**EXERCISE INSTRUCTIONS**
Echo back, word for word, the entry lines from the line containing "driving constant innovation" to the line containing "and improvements to", including both of those lines.

MATERIAL FOR THE TASK Block Start

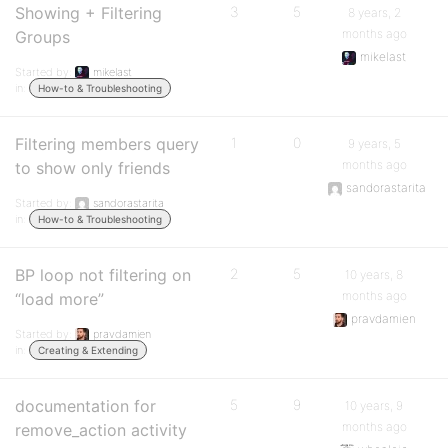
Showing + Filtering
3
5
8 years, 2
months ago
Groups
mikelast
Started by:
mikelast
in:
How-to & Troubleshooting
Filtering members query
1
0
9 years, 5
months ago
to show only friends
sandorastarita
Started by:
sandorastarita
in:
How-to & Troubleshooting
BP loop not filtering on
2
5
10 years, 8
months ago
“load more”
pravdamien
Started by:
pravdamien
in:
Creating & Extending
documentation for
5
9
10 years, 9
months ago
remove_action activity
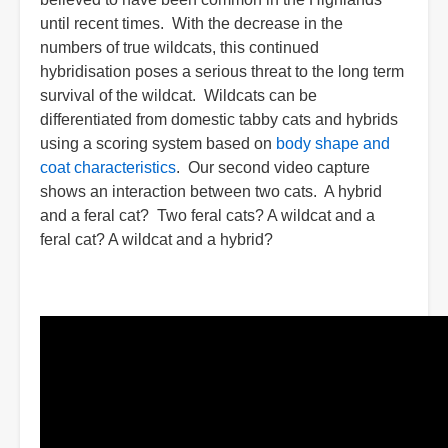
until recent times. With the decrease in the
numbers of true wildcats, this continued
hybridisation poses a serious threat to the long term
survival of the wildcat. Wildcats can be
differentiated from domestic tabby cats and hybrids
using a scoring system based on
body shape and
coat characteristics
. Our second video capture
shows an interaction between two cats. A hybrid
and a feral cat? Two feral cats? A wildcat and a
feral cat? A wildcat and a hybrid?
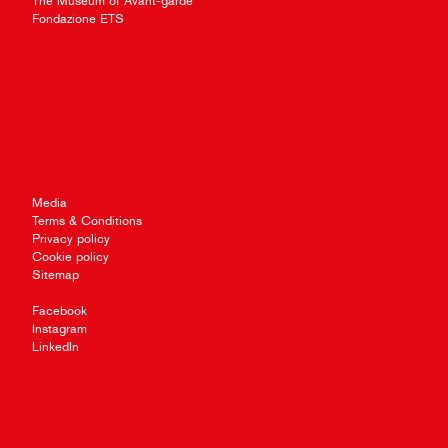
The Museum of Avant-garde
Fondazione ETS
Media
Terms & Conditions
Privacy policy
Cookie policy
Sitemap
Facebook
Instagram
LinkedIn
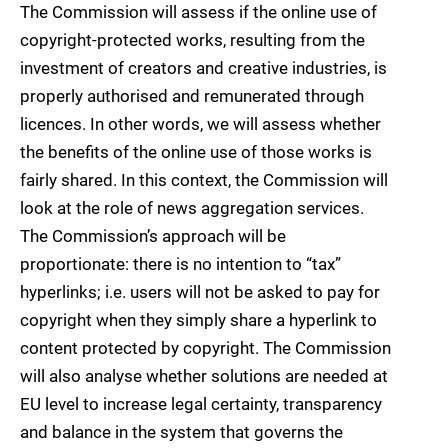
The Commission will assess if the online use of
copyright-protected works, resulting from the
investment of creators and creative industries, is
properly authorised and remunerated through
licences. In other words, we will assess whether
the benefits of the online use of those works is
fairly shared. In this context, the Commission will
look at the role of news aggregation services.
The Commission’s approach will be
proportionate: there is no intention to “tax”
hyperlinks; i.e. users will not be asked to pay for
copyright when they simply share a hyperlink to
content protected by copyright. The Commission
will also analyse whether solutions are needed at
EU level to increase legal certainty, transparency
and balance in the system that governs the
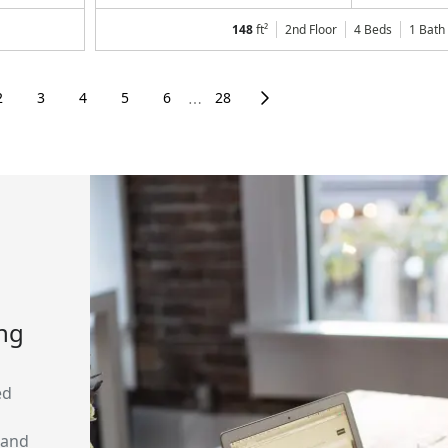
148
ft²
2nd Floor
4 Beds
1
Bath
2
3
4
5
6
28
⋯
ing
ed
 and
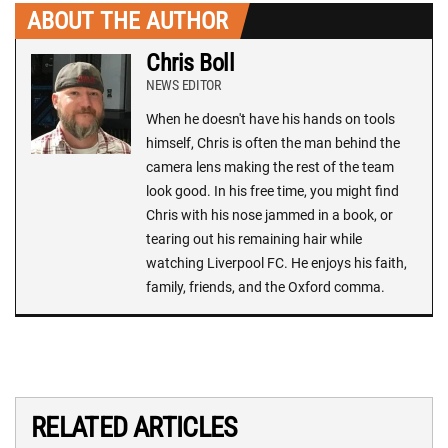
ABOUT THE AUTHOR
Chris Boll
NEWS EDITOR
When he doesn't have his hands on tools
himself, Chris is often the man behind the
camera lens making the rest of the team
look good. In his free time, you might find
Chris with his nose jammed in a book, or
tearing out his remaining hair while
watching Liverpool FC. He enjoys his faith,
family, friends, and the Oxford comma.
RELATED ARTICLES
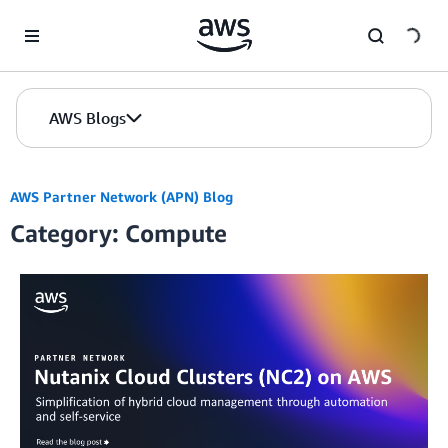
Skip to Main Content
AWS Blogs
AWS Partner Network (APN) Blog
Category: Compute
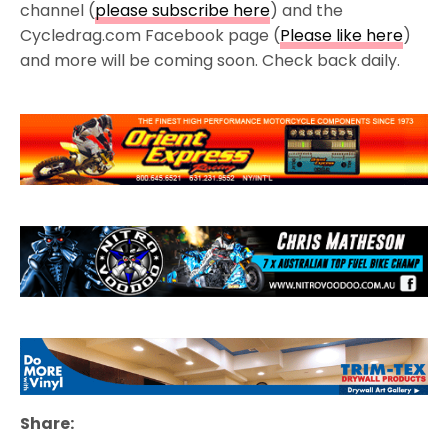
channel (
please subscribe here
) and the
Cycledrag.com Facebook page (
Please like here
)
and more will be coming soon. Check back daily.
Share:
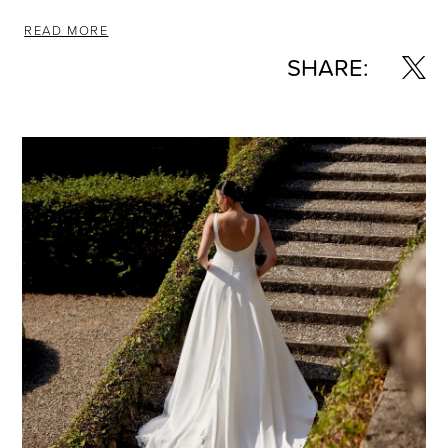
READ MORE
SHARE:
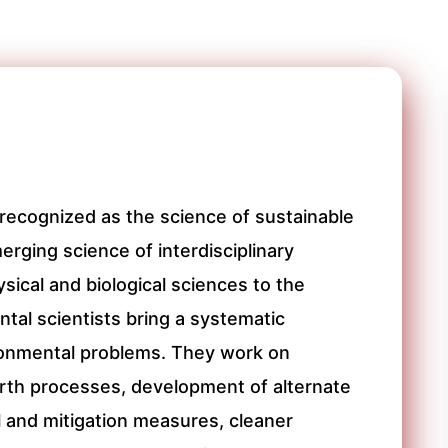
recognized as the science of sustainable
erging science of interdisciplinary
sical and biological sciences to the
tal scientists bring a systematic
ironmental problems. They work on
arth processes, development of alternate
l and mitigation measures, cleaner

MATERIAL FOR THE TASK Block End
MATERIAL FOR THE TASK Block Start

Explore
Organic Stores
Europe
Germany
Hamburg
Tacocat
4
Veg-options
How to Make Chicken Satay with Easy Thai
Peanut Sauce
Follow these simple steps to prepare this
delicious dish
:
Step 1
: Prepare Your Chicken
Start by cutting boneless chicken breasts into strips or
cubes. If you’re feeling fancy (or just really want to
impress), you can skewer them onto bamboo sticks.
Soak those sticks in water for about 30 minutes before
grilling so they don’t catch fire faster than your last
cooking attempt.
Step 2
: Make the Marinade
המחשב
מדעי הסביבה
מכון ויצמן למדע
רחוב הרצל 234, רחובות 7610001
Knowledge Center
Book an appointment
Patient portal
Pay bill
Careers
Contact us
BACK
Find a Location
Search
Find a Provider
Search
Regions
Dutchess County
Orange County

MATERIAL FOR THE TASK Block End
MATERIAL FOR THE TASK Block Start

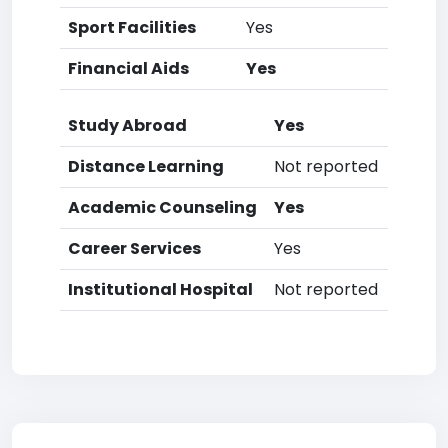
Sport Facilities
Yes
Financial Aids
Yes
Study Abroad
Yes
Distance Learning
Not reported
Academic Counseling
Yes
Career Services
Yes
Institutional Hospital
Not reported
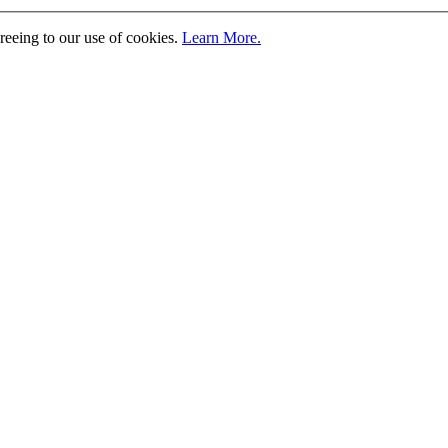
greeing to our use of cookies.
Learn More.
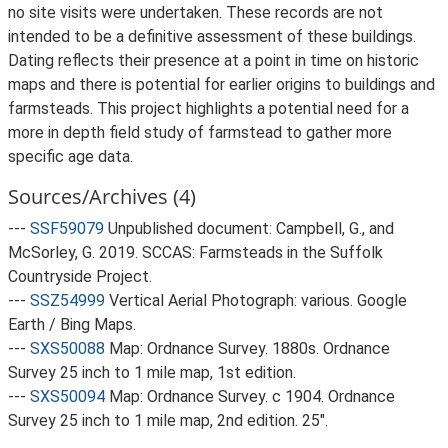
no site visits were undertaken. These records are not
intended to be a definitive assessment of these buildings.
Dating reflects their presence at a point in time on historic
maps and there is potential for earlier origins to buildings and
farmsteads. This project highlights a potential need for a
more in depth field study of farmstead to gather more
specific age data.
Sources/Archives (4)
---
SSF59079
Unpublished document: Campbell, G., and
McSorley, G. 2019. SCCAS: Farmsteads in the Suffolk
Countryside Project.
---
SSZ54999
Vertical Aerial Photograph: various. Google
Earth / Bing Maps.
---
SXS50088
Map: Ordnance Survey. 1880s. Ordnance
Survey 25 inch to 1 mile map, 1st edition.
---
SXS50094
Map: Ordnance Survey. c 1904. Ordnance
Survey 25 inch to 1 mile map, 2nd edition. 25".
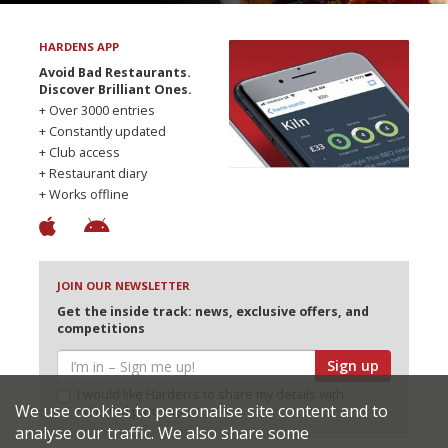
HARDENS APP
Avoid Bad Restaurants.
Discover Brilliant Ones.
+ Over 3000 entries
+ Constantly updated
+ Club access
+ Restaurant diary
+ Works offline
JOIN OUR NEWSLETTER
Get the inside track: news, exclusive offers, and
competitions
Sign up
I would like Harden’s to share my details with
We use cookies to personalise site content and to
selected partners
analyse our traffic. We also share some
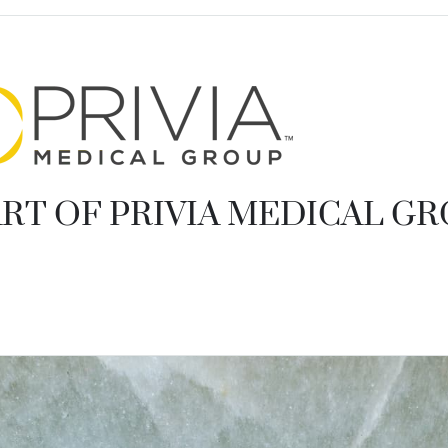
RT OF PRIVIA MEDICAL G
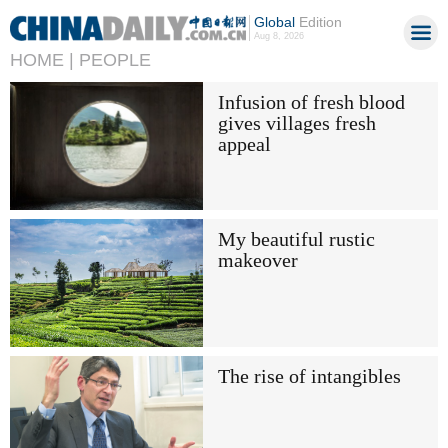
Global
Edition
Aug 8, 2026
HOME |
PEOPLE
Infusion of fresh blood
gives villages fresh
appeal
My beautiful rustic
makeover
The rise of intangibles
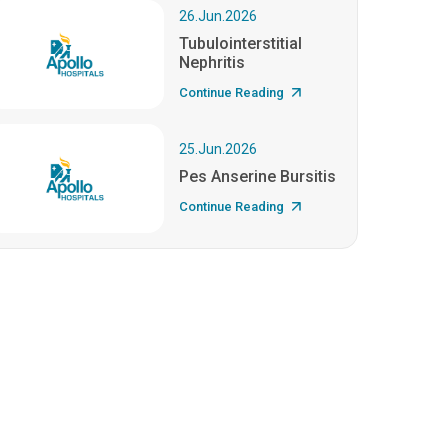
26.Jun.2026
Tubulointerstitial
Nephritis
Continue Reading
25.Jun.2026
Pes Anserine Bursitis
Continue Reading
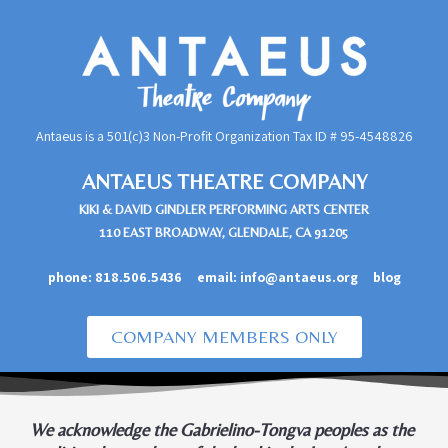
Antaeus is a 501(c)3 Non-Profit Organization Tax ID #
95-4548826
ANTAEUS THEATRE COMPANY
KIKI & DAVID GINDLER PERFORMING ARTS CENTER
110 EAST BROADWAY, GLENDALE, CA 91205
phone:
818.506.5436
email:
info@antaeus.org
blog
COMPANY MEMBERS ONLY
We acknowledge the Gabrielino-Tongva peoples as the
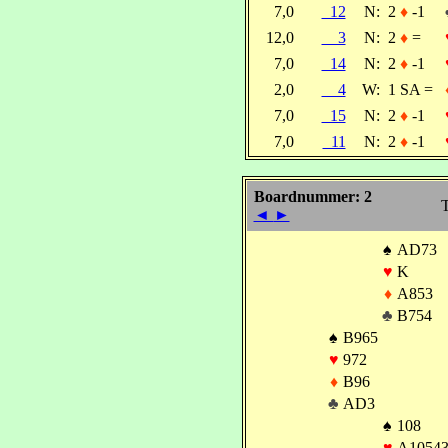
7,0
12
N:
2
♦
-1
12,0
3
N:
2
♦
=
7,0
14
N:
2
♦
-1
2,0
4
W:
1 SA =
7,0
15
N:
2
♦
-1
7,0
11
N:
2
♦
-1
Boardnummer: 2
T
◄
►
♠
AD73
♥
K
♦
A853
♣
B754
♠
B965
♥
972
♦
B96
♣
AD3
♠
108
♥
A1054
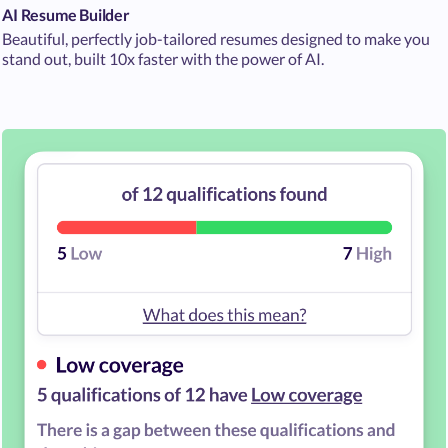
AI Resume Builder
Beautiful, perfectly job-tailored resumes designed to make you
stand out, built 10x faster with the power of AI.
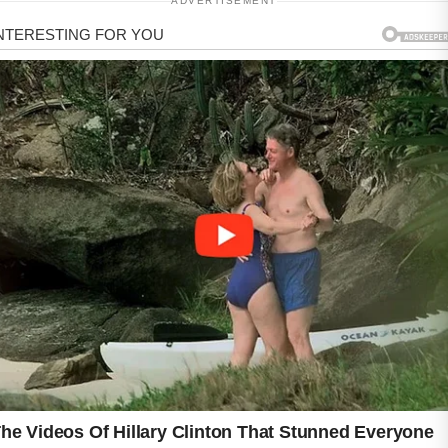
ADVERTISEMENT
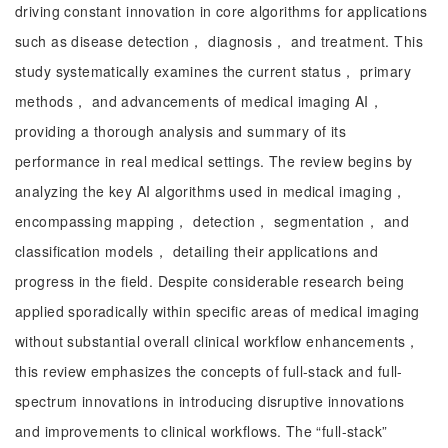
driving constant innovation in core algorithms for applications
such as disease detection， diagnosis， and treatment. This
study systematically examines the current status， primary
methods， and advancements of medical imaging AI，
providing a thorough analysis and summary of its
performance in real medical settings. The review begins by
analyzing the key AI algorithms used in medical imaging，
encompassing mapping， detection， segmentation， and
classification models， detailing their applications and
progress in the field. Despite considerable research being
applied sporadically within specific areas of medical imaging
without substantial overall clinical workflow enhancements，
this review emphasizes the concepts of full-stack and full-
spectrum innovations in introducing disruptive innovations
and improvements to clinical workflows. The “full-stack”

MATERIAL FOR THE TASK Block End

**OUTPUT FOR THIS TASK**
driving constant innovation in core algorithms for applications
such as disease detection， diagnosis， and treatment. This
study systematically examines the current status， primary
methods， and advancements of medical imaging AI，
providing a thorough analysis and summary of its
performance in real medical settings. The review begins by
analyzing the key AI algorithms used in medical imaging，
encompassing mapping， detection， segmentation， and
classification models， detailing their applications and
progress in the field. Despite considerable research being
applied sporadically within specific areas of medical imaging
without substantial overall clinical workflow enhancements，
this review emphasizes the concepts of full-stack and full-
spectrum innovations in introducing disruptive innovations
and improvements to clinical workflows. The “full-stack”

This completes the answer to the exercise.